In an effort to put together prognostic models for ID in children diagnosed with ASD, researchers from the University of Montreal, McGill, the University of Cambridge, and elsewhere analyzed data from 5,633 children with ASD, who were enrolled through the Simons Foundation Powering Autism Research (SPARK), the Simons Simplex Collection, and MSSNG cohorts, including 4,574 boys and 1,059 girls.
The children had been diagnosed with ASD at an average age of 4 years, the team explained, and had ID assessments between the ages of 8 and 14 years.
"Although early signs of autism are often observed between 18 and 36 months of age, there is considerable uncertainty regarding future development," the authors explained. "Clinicians lack predictive tools to identify those who will later be diagnosed with co-occurring intellectual disability (ID)."
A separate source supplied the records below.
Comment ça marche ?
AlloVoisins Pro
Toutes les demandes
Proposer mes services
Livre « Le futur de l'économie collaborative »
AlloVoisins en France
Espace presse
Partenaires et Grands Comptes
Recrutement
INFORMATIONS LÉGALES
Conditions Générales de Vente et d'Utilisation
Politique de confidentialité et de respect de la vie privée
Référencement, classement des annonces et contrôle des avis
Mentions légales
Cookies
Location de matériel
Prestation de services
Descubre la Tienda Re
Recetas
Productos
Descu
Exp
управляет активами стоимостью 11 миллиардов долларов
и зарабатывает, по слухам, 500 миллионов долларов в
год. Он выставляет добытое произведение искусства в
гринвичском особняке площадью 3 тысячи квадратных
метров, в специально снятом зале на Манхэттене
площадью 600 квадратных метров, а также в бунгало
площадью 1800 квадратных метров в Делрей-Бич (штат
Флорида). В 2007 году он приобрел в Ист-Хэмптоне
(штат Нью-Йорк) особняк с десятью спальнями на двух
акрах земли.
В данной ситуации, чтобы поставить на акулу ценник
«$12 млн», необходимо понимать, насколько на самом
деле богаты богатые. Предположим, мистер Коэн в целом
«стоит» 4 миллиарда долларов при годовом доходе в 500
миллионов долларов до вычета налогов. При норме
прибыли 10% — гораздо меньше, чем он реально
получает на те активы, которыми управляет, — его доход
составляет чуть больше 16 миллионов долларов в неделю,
The investigators found that ID prediction was relatively limited using prognostic models based on sets of genetic variants alone. These included collections of common variants in polygenic scores for ASD or variants related to cognitive ability based on prior genome-wide association studies, as well as rare variants of different types with larger individual effects.
Polygenic scores for cognitive ability and ASD were negatively associated with ID, they reported, noting that models based on polygenic scores could be improved with the inclusion of data on de novo missense or loss-of-function variants as well as deletions and duplications implicated in developmental delay.
"We observed that the addition of each class of variant into the model … consistently improved [positive predictive values (PPVs)]," the authors wrote, adding that "integration of all genetic variants also increases the number of identified children among those having ID (i.e., sensitivity) from 6 percent when using only polygenic scores to 30 percent when incorporating all variants, while maintaining a stable PPV of approximately 30 percent."
On the other hand, the investigators found that combining early developmental milestone markers with genetic data offered a boost for identifying ID in children with milestone delays and for ruling out ID more broadly.
"Although the addition of genetic variants to developmental milestones especially improved the identification of individuals who will not develop ID [negative predictive values (NPVs)], the ability to stratify the probabilities of ID using genetic variants was twofold greater in individuals with delayed milestones compared with those with typical development," the authors reported.
After training this model in 4,085 children from the SPARK cohort, the team validated it in another 1,183 SSC participants and 365 participants from the MSSNG study, demonstrating that genetic variants appeared to be particularly informative when combined with early developmental milestones such as walking and first words.
"This prognostic study highlights the feasibility of using predictive models to assist clinicians in their assessment of children referred for autism," the authors suggested. "Models can provide families with probability estimates for different developmental trajectories and the corresponding levels of uncertainty tied to the interpretation of developmental milestones and genetic findings in the context of autism."